University education is undoubtedly the profound legacy of the twelfth century. The period was not only an age of revival in the field of learning; it was an age of new creation in the field of institutions of higher education. The era set in motion the rapid evolution of the human mind. Indeed, universities had not existed hitherto because there was not enough learning in Western Europe to justify their existence. They came into being naturally with the expansion of knowledge in this period. Besides producing the earliest universities, the twelfth century also fixed their form of organization for succeeding ages. Whether we talk of the modern university's heredity from Athens and mediaeval Europe to Britain's civic universities of the nineteenth century and then the "plate-glass" universities of the twentieth century, the truth is that the academic world is designed to illuminate and foster enlightenment in all ramifications. But the State has always insisted on controlling and even suppressing knowledge. Even in London from where we borrowed our idea of a university, the controversy on the ideal relationship between the town and the gown is not far to seek. 

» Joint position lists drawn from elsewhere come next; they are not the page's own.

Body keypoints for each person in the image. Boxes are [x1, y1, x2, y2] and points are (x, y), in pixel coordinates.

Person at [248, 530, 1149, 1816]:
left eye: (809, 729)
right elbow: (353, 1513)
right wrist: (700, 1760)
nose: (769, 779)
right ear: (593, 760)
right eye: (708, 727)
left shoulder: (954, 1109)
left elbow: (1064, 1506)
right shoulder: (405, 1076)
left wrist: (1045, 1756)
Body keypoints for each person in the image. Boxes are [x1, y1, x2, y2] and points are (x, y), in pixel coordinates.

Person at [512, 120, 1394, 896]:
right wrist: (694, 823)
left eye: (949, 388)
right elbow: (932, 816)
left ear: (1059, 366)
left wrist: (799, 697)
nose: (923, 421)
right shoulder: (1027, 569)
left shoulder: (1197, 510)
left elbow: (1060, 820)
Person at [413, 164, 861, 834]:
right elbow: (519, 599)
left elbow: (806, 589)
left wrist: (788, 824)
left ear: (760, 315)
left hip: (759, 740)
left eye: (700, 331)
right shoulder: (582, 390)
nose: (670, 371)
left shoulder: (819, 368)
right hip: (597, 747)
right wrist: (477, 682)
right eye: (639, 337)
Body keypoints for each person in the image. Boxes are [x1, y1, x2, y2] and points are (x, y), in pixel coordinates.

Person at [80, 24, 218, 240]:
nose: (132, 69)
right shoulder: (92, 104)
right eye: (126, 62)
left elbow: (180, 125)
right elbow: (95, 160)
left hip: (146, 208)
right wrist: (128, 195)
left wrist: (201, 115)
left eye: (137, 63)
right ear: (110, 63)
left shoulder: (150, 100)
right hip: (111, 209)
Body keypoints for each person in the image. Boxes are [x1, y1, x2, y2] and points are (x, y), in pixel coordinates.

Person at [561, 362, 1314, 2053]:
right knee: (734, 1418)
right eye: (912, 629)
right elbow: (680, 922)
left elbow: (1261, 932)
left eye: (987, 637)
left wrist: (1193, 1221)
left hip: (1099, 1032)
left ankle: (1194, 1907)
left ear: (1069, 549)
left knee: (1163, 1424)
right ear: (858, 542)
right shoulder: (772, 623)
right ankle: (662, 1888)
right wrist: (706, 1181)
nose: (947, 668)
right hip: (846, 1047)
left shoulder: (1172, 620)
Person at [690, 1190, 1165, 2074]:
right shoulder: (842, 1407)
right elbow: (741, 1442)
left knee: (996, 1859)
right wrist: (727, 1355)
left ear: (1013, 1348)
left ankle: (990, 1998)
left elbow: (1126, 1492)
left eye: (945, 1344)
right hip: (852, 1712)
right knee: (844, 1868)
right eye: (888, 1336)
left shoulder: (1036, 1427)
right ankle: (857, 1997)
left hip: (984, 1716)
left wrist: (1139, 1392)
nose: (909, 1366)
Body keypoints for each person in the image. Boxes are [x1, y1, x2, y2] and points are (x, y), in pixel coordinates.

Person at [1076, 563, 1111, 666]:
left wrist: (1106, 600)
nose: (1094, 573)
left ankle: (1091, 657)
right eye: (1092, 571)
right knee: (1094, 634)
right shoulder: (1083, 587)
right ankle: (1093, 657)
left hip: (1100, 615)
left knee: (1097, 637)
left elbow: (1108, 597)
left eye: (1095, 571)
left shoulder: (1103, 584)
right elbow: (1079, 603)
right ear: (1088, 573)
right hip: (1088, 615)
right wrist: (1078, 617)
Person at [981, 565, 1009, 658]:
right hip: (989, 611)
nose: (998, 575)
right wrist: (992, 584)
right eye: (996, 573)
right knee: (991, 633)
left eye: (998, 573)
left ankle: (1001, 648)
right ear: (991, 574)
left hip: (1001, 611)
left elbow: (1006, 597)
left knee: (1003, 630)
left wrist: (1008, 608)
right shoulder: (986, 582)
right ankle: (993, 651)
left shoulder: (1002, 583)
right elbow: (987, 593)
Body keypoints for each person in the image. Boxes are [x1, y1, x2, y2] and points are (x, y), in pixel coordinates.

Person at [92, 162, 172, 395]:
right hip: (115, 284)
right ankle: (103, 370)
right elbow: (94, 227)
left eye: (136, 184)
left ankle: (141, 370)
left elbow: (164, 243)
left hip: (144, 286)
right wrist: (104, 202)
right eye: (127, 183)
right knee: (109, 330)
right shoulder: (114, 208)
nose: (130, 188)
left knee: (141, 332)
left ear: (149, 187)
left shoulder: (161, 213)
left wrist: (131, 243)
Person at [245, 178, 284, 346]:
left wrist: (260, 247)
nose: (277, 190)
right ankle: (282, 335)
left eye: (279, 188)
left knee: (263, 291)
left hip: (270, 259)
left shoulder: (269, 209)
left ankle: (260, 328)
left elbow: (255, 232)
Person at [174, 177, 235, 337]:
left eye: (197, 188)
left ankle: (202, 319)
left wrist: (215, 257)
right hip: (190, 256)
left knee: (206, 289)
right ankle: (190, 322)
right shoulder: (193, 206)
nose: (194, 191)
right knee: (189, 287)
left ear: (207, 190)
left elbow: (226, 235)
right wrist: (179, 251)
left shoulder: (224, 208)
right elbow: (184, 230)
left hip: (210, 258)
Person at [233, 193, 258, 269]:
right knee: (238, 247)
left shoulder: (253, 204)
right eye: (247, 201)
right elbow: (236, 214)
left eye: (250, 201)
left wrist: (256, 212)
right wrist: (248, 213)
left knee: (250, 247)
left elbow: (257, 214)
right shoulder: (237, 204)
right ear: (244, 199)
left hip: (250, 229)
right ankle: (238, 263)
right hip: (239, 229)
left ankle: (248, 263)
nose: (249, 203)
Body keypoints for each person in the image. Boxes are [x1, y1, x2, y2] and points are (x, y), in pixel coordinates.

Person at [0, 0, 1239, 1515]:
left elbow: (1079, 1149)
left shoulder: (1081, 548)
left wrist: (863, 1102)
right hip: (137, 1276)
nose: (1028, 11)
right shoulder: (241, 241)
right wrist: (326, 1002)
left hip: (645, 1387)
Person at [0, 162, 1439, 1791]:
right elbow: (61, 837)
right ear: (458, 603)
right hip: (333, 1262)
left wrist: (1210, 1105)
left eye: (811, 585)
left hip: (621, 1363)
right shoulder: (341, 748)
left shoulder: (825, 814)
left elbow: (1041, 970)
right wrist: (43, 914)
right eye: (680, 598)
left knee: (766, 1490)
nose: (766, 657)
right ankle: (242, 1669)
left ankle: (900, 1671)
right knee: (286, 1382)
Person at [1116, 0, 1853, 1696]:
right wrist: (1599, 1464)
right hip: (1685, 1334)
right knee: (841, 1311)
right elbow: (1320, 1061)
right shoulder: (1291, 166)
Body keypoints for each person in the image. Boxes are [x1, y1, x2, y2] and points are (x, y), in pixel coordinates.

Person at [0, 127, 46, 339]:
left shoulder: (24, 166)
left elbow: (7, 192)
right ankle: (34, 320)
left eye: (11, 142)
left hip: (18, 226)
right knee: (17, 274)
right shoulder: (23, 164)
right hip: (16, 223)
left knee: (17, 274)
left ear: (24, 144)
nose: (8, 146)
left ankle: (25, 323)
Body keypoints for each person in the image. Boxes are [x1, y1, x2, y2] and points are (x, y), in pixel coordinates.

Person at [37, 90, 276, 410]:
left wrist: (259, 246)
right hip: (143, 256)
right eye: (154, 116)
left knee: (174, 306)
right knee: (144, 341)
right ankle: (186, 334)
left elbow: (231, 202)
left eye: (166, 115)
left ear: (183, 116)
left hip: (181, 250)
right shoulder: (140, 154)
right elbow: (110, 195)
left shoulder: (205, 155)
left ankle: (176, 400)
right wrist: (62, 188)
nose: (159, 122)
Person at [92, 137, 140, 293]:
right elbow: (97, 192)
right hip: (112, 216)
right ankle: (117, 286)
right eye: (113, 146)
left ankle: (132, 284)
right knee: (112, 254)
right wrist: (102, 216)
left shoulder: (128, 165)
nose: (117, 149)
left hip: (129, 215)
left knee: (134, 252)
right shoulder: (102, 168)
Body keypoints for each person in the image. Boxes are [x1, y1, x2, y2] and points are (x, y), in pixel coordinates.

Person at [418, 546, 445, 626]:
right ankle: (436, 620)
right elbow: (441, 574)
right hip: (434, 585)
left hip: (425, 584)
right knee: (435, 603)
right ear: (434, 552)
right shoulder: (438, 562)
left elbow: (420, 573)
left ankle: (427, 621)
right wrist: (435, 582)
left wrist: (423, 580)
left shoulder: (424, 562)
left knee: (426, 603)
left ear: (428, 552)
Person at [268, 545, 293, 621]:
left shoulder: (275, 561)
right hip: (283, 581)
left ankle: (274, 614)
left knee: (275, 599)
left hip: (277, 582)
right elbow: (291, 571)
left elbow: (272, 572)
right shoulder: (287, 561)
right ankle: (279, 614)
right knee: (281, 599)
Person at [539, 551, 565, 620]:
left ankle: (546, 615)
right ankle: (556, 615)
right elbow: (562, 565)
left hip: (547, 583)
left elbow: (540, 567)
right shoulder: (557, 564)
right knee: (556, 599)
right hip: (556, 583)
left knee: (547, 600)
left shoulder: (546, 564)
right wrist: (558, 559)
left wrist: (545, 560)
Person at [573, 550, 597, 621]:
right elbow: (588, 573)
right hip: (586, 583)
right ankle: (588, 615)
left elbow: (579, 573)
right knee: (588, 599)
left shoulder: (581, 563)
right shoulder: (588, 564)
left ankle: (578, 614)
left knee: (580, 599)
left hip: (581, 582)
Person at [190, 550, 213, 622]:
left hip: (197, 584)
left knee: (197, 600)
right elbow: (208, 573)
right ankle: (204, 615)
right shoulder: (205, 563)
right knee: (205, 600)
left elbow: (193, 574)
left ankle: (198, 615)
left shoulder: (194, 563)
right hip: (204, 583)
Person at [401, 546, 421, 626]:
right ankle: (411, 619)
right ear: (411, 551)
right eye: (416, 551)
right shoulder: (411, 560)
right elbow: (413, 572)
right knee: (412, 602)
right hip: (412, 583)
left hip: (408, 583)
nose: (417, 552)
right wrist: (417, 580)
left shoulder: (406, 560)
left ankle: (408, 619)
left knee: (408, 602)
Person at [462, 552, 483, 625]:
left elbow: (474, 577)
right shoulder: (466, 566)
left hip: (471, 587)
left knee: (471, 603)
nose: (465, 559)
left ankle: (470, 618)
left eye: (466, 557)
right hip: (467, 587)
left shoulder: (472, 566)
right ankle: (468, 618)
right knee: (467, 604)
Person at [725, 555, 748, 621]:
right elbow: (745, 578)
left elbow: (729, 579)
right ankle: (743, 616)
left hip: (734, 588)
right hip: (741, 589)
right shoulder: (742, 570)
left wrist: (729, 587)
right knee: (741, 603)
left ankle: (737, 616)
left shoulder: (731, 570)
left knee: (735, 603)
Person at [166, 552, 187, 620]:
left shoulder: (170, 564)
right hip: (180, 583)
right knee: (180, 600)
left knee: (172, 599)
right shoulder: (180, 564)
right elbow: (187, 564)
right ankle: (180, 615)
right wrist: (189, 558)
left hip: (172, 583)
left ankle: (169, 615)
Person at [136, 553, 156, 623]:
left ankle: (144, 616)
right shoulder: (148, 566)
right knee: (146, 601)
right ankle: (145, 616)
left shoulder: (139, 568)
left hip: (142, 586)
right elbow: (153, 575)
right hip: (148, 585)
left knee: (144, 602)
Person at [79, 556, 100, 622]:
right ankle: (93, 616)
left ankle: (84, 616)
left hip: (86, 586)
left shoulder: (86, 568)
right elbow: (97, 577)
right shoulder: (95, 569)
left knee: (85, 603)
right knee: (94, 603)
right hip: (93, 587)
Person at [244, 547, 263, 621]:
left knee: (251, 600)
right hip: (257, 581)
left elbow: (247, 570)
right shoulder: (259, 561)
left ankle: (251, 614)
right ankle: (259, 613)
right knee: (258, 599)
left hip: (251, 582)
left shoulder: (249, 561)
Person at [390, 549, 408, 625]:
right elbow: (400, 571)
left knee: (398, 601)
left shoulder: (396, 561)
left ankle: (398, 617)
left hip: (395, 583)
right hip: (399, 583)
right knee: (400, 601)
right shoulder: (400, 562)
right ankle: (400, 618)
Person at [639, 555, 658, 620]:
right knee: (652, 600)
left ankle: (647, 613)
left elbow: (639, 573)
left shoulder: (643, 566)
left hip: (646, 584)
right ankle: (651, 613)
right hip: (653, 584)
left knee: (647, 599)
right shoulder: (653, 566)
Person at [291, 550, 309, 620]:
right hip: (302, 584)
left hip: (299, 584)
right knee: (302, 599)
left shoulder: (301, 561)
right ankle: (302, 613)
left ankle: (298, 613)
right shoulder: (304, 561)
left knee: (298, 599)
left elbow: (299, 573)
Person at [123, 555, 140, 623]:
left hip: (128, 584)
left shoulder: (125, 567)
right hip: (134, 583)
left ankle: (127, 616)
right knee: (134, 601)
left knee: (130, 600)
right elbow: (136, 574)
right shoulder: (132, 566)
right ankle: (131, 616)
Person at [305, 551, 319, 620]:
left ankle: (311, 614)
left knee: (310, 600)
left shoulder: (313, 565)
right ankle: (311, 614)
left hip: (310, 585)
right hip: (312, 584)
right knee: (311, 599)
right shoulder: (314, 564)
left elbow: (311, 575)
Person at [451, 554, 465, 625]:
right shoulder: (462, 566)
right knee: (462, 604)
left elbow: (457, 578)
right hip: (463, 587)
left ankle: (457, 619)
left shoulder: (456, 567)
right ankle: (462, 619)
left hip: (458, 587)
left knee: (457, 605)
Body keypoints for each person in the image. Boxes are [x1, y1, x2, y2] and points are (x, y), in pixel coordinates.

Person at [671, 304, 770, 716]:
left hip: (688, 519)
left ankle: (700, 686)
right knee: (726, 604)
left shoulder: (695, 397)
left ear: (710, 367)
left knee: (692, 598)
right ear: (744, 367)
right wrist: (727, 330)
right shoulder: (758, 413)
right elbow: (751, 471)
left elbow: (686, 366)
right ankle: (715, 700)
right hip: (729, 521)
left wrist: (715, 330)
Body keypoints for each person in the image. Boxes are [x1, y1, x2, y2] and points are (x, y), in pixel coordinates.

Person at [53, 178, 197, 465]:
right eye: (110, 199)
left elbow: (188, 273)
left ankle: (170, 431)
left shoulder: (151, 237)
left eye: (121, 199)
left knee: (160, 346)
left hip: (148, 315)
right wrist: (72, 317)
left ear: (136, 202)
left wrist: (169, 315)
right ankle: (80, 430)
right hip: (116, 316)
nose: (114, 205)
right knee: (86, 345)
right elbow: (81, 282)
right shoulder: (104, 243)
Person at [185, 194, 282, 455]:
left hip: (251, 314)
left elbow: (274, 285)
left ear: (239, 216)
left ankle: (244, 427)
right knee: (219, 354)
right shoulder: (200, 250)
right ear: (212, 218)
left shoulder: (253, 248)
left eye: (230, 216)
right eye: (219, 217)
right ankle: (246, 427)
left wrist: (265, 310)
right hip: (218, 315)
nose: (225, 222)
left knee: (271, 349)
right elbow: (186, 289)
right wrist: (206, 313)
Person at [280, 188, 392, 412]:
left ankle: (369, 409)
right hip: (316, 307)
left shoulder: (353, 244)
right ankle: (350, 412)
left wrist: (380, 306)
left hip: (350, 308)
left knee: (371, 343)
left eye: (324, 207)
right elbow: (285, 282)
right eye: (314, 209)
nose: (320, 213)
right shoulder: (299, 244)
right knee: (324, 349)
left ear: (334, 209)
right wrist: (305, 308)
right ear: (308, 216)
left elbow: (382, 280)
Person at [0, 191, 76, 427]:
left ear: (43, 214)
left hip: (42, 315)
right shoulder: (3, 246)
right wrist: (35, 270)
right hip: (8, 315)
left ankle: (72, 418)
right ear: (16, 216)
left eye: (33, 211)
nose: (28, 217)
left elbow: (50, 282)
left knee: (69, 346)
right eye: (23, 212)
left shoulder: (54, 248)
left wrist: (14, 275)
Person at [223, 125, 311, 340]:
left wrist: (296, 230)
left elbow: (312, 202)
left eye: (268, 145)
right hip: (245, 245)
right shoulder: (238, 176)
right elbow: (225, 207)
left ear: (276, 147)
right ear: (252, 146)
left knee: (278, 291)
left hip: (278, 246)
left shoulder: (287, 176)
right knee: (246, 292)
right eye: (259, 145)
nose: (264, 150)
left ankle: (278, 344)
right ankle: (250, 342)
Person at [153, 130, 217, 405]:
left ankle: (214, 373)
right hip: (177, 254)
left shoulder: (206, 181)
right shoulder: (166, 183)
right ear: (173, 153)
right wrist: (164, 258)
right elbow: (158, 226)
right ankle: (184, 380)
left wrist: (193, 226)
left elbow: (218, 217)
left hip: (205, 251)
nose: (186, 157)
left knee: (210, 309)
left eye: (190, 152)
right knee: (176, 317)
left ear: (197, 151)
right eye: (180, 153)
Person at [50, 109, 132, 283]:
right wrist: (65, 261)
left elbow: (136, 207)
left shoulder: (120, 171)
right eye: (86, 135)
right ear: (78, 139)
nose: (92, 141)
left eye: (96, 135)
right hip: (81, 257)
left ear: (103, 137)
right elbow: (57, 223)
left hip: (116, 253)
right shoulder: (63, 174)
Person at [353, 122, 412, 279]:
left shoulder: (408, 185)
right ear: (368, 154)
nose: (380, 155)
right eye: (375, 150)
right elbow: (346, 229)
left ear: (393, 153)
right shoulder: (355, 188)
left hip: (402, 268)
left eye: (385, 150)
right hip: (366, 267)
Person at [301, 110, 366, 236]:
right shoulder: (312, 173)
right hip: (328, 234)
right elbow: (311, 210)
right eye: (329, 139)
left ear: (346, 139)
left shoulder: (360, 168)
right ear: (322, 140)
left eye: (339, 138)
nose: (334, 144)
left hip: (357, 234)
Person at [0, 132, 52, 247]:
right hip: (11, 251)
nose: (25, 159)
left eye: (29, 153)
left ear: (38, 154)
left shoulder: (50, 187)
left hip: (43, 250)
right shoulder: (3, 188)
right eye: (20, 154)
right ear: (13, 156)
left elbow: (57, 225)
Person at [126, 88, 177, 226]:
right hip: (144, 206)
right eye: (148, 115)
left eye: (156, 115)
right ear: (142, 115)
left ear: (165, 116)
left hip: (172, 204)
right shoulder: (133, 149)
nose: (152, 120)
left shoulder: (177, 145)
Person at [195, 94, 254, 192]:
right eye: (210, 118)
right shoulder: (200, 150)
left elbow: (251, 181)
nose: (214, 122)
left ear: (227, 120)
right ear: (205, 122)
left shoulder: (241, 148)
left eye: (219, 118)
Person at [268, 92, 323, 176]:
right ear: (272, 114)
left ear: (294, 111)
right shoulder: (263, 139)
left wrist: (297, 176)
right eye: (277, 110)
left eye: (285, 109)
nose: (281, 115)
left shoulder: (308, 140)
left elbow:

Yet, indeed, a university training is, in part, the great ordinary means to a great but ordinary end. It aims at raising the intellectual tone of society, at cultivating the public mind, at purifying the national taste, at supplying true principles to popular enthusiasm and fixed aims to popular aspirations. It also aims at giving enlargement and sobriety to the ideas of the age, at facilitating the exercise of political power, and refining the intercourse of private life. In fact, the university in the true sense of the word, should be a state self-governed, and whose membership is absolutely based on a purely intellectual franchise. In Nigeria, the university system has come of age, having been firmly rooted in the establishment, in 1948, of the University College, Ibadan, now the University of Ibadan, as a campus of the University of London which itself was founded in 1836. But the University of Nigeria, Nsukka, established in 1960 remains the first indigenous university in the country. Yet, the Nigerian university system has, ironically, over the years suffered stunted growth and development, showing more signs of decay and anachronism than of sustainable development and modernization; and hence more signs of despair and decadence than of hope and advancement.

Despite the astronomical growth of the private university idea, government must once more take a critical look at proper funding of our educational institutions, from primary to tertiary levels. If we realize the fact that the training of human resources or the development of human capital has long been established as the real foundation of economic growth and social transformation, and that education is the fundamental source of innovative change in any society, now is the time for government to implement the recommendations of the Gray Longe Commission on Tertiary Education as part of the panacea to the problems confronting our university system. We cannot ignore the centrality of education to the advancement of any nation whether the medium is public or private. To end mass poverty and the cascading eruption of ignorance in our country, save our fledgling democracy, solve social problems, curtail crime, increase national prosperity and provide equality of opportunity, government must give the education sector its desired priority. We must realize that education is the only process that cocoons man away from lower animals, and that which underwrites all human endeavours. Few hours into the cocktail of savouring the piquant aroma of his electoral victory as British Prime Minister in May 1997, Tony Blaire promised Britons an urgent appraisal of education which he identified as one of those variables that determine whether a nation would succeed or not. Besides being a patriotic expression, Blaire's quip was an archetypal concern for the future of his country. So, give us more private universities and fund the existing ones. Education should be seen as the birth right of any child in Nigeria.